# INSTRUCTIONS FOR THE TASK
Read the lines below, and copy any that contain the string "Instagram".

# Saved entries
- - - - - - -
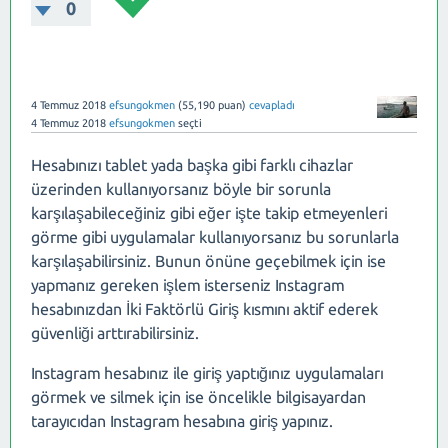
0
4 Temmuz 2018
efsungokmen
(
55,190
puan)
cevapladı
4 Temmuz 2018
efsungokmen
seçti
Hesabınızı tablet yada başka gibi farklı cihazlar
üzerinden kullanıyorsanız böyle bir sorunla
karşılaşabileceğiniz gibi eğer işte takip etmeyenleri
görme gibi uygulamalar kullanıyorsanız bu sorunlarla
karşılaşabilirsiniz. Bunun önüne geçebilmek için ise
yapmanız gereken işlem isterseniz Instagram
hesabınızdan İki Faktörlü Giriş kısmını aktif ederek
güvenliği arttırabilirsiniz.
Instagram hesabınız ile giriş yaptığınız uygulamaları
görmek ve silmek için ise öncelikle bilgisayardan
tarayıcıdan Instagram hesabına giriş yapınız.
- - - - - - -
# TASK ANSWER
yapmanız gereken işlem isterseniz Instagram
Instagram hesabınız ile giriş yaptığınız uygulamaları
tarayıcıdan Instagram hesabına giriş yapınız.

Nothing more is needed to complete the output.